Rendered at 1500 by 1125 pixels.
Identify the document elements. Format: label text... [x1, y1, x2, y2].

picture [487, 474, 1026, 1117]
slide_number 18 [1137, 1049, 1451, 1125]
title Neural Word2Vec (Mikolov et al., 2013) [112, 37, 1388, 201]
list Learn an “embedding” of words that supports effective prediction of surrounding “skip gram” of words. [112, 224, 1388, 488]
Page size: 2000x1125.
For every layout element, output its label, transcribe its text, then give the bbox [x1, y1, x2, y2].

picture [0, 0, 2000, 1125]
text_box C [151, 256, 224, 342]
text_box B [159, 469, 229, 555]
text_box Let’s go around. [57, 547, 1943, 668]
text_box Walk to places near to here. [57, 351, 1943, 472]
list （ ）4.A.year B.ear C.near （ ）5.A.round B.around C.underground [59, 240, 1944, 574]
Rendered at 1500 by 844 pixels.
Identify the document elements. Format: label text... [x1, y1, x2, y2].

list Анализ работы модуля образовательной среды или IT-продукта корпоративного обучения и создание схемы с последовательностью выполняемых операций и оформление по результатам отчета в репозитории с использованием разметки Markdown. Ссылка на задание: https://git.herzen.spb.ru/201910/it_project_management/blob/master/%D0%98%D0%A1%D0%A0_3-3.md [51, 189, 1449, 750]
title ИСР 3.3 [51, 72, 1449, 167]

....................

→ **EXERCISE**
Take from the listing above each line that contains the string "pixels".

→ **ANSWER TO THIS EXERCISE**
Rendered at 1500 by 1125 pixels.
Rendered at 1500 by 844 pixels.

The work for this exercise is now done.